▶ What to work on
Count how many lines in the records below contain the word "values", and reply with only that number.

(Beginning of Extracted information)

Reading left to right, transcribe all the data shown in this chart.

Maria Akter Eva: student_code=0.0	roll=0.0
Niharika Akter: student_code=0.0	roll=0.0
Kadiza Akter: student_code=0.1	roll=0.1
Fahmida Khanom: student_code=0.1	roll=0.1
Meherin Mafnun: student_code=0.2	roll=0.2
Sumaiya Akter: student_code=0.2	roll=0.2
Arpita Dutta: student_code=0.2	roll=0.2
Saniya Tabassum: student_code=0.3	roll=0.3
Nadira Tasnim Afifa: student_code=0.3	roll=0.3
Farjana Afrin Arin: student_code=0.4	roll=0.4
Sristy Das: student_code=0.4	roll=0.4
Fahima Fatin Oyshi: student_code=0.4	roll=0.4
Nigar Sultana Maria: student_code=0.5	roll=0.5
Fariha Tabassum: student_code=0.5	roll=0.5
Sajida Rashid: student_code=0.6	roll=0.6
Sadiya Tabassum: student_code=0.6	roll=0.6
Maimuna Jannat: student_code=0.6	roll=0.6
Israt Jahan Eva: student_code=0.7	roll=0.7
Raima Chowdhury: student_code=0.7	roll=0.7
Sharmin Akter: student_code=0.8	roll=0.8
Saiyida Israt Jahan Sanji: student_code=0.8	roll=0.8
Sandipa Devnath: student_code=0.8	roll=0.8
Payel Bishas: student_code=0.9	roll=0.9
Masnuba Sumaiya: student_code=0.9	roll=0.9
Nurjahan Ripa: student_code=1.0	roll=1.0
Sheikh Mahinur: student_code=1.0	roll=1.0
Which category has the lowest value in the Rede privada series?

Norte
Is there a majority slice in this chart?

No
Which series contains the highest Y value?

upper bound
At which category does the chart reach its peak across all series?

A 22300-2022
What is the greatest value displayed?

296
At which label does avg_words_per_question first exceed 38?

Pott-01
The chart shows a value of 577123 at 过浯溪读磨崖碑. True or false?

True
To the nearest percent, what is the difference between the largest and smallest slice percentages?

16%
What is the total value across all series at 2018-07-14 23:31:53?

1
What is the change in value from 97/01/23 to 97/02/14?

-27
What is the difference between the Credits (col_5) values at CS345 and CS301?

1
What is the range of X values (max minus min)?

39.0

(End of Extracted information)

▶ Result of this exercise
2